TTB ise 663 sayılı Kanun Hükmünde Kararname ile sağlık hakkının paralı hale getirilmesine karşı ülke genelinde bir günlük greve gitti, mitingler yaptı.

İstanbul'da Anadolu Yakası'nda çalışan kamu emekçileri Eminönü Garı önünde, Avrupa Yakası'nda çalışan kamu emekçileri de Çapa Tıp Fakültesi önünde toplanarak ortak miting alanı olarak belirlenen Beyazıt Meydanı'na doğru her iki koldan KESK pankartı arkasında kortej oluşturarak yürüyüşe geçtiler. İşçi sendikaları, meslek odaları, siyasi partiler, demokratik kitle kuruluşları ve gençlik örgütleri de KESK kortejlerinin arkasında yürüyüşe katıldılar.

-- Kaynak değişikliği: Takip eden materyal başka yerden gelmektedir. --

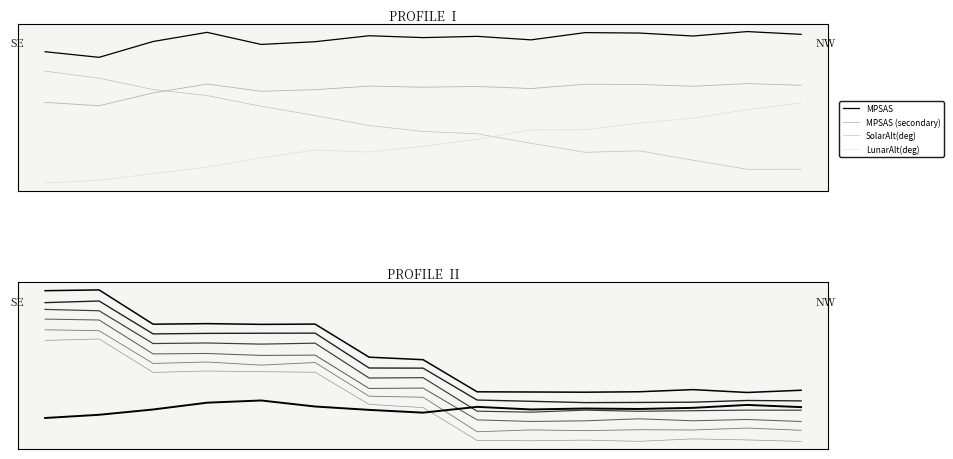

What is the difference between the highest and lowest values at 14?

0.3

Yürüyüş boyunca sık sık, “Kapıkulu değiliz, emekçiyiz”, “Bu sömürü düzenine karşı grevdeyiz”, “İnsanca yaşanılacak bir ücret için grevdeyiz” “Tüm emekçiler için grevdeyiz”, Taşeronlaşmaya karşı grevdeyiz”, “Parasız eğitim için grevdeyiz”, “Parasız sağlık için grevdeyiz”, “İş, ekmek, özgürlük, eşitlik, barış için grevdeyiz” “1 Ocak'tan itibaren yeşil kartın iptal edilmesine karşı grevdeyiz”, “İnsanca bir yaşam için grevdeyiz” “İşsizliğe, yoksulluğa karşı grevdeyiz” , “Toplu sözleşme hakkımız, grev silahımız”, “ Kurtuluş yok tek başına, ya hep beraber ya hiç birimiz”, “Gün gelecek, devran dönecek, AKP halka hesap verecek”, “ Emeğimize, geleceğimize ve sağlık hakkına sahip çıkmak için g(ö)revdeyiz”, “ “Sağlık haktır satılamaz”, “Parasız eğitim, parasız sağlık” şeklinde sloganlar atıldı, dövizler taşındı.

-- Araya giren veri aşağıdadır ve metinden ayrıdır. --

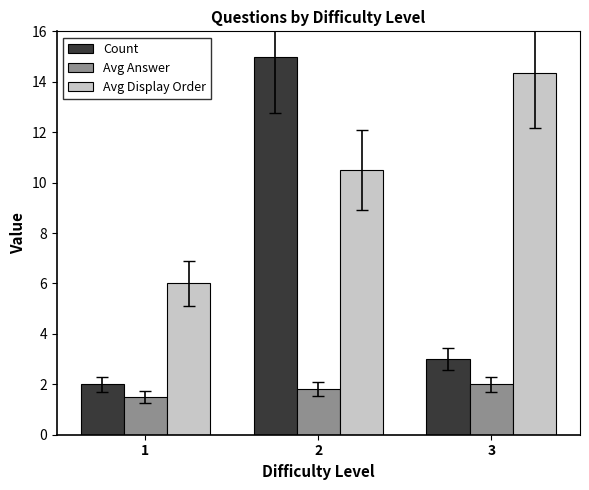

Reading left to right, extract all data points from this chart.

Count: 1=2.0	2=15.0	3=3.0
Avg Answer: 1=1.5	2=1.8	3=2.0
Avg Display Order: 1=6.0	2=10.5	3=14.3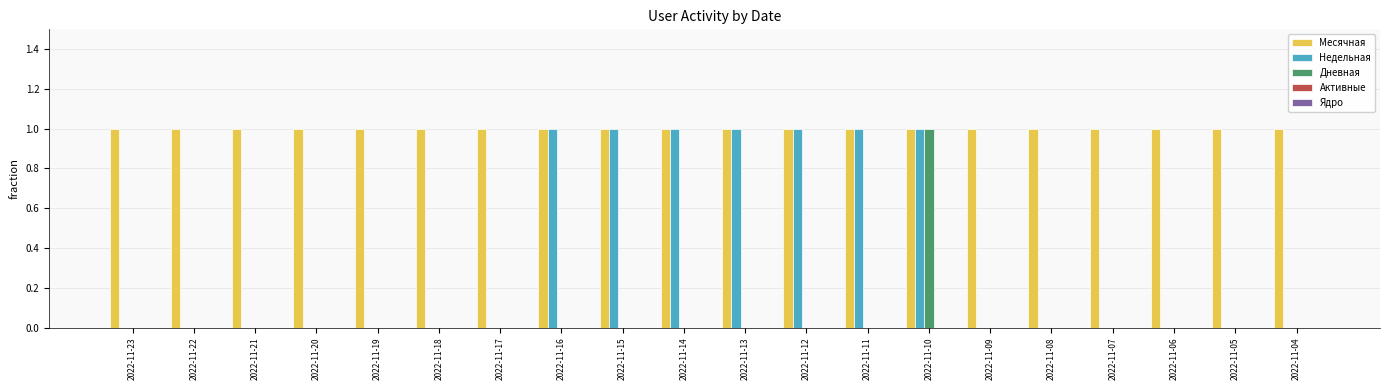

Between 2022-11-21 and 2022-11-13, which series saw the biggest shift?

Недельная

Emekçiler saat 13.00'de Beyazıt Meydanına ulaştığında sendikalar, meslek odaları, demokratik kitle örgütleri adına temsilciler birer konuşma yaptı. Beyazıt Meydanını dolduran emekçilere hitaben Türk-İş adına Hava-İş Genel Başkanı Atilay Ayçin, DİSK adına Genel Başkan Vekili Tayfun Görgün, Türk Tabipler Birliği adına Merkez Konseyi Üyesi Osman Öztürk ve KESK adına da Genel Sekreter İsmail Hakkı Tombul birer konuşma yaptılar.

Yapılan konuşmalarda, uygar dünya ülkelerinde 50 yıl önce tanınan grevli toplu sözleşme hakkının Türkiye'de, “ileri demokrasi”yi ağzından düşürmeyen iktidar tarafından kamu emekçilerine çok görüldüğü ifade edilerek şu açıklamalar yapıldı:

“Kamu emekçilerinin yıllardır verdiği meşru mücadele, uluslararası sözleşme ve anlaşmaların yanısıra Anayasa'nın 90. maddesi yok sayılarak grevli toplu sözleşme hakkımız engellenmeye çalışılmaktadır. 4688 sayılı yasada değişiklik öngören kanun tasarısı taslağı var olanın da gerisinde düzenlemeler içeriyor.”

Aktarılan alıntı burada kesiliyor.